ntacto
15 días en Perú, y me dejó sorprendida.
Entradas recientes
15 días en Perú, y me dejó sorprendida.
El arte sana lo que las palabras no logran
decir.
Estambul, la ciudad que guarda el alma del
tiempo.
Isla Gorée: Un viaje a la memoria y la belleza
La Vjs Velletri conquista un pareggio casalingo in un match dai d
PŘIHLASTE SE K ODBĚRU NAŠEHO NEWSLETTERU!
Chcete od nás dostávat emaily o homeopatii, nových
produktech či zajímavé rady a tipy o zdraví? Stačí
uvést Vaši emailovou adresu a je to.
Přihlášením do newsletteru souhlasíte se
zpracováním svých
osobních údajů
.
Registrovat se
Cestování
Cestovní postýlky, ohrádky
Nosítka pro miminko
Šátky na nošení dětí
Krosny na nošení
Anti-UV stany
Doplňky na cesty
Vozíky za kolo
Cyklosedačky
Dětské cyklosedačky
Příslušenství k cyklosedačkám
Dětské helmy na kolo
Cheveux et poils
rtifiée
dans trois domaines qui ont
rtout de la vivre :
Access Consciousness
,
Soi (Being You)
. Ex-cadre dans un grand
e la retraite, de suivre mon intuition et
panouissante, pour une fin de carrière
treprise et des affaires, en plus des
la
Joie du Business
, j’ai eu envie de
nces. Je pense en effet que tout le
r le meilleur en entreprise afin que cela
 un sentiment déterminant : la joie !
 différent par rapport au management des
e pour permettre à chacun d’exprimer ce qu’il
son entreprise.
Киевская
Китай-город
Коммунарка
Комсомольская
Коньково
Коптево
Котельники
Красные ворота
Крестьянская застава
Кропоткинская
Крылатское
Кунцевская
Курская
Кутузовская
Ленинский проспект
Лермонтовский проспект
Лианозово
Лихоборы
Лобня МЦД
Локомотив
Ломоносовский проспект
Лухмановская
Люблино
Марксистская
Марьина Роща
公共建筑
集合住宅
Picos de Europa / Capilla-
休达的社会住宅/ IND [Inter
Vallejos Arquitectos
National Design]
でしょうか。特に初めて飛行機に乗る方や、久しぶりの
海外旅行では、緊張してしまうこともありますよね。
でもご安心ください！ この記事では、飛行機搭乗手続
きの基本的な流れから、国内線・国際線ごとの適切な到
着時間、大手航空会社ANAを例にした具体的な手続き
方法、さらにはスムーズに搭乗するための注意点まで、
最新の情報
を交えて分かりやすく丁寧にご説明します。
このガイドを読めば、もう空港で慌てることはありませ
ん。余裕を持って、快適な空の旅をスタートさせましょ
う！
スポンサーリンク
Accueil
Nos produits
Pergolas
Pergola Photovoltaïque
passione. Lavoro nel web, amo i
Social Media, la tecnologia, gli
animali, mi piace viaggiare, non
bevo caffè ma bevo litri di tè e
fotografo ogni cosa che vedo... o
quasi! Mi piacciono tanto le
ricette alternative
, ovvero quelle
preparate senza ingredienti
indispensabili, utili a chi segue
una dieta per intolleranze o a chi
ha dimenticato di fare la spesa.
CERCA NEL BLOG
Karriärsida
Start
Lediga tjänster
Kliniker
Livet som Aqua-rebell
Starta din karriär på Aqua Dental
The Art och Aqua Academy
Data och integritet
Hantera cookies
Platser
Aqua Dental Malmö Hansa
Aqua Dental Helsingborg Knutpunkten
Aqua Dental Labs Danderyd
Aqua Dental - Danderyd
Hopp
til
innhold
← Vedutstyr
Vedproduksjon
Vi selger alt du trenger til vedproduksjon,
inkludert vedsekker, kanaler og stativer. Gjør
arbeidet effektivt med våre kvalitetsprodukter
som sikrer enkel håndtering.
☆ ☆ ☆ ☆ ☆ ☆ ☆
- WHAT THIS TASK INVOLVES: Scan the preceding listing for the string "Aqua" and copy every line where it occurs.

- WORKED SOLUTION:
Livet som Aqua-rebell
Starta din karriär på Aqua Dental
The Art och Aqua Academy
Aqua Dental Malmö Hansa
Aqua Dental Helsingborg Knutpunkten
Aqua Dental Labs Danderyd
Aqua Dental - Danderyd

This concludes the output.